(Source data)
· · · · · · ·
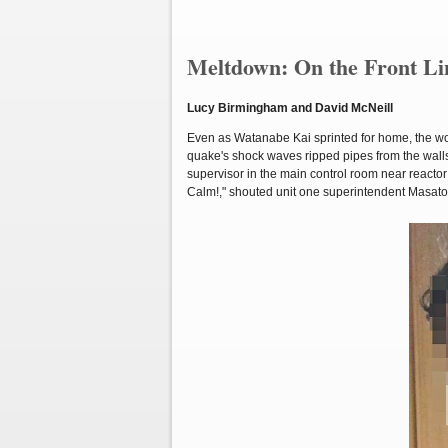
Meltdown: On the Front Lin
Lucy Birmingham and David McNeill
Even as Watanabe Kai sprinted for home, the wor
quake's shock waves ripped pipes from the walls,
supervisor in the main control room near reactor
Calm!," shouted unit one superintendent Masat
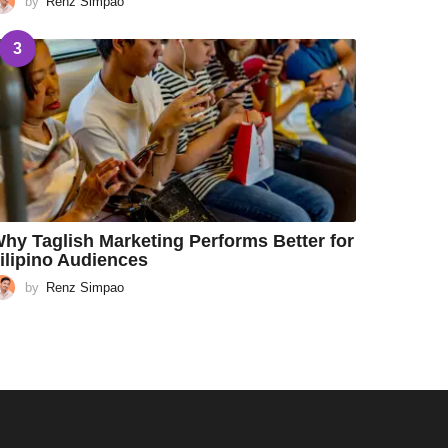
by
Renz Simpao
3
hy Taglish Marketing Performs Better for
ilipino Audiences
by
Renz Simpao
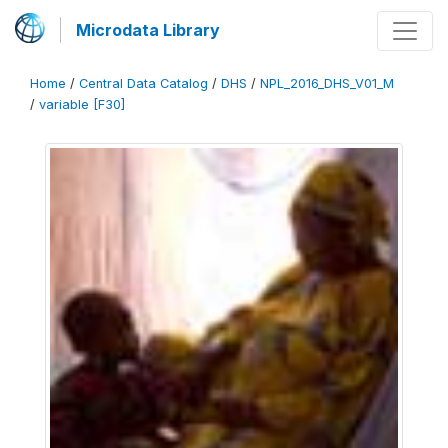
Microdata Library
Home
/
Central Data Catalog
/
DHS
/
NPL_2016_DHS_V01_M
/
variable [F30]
· · · · · · ·
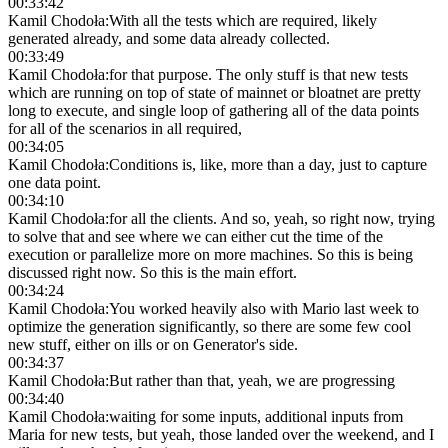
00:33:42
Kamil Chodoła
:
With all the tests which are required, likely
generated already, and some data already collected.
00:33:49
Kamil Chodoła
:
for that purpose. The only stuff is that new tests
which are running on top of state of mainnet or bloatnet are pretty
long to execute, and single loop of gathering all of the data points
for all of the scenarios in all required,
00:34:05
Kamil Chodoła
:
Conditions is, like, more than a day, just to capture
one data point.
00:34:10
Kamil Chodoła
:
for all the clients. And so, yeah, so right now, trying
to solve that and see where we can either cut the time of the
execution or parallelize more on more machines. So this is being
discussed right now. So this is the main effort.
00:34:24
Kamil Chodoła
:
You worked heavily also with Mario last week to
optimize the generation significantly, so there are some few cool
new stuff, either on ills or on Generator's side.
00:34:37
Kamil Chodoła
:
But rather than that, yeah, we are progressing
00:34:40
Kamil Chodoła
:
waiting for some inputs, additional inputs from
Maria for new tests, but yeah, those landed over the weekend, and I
· · · · · · ·
Work task -
From the records above, copy only the lines running from the line holding "Meltdown: On the Front Lin" through the line holding "variable [F30]", with no pictures.

Task result -
Meltdown: On the Front Lin
Lucy Birmingham and David McNeill
Even as Watanabe Kai sprinted for home, the wor
quake's shock waves ripped pipes from the walls,
supervisor in the main control room near reactor
Calm!," shouted unit one superintendent Masat
by
Renz Simpao
3
hy Taglish Marketing Performs Better for
ilipino Audiences
by
Renz Simpao
Microdata Library
Home
/
Central Data Catalog
/
DHS
/
NPL_2016_DHS_V01_M
/
variable [F30]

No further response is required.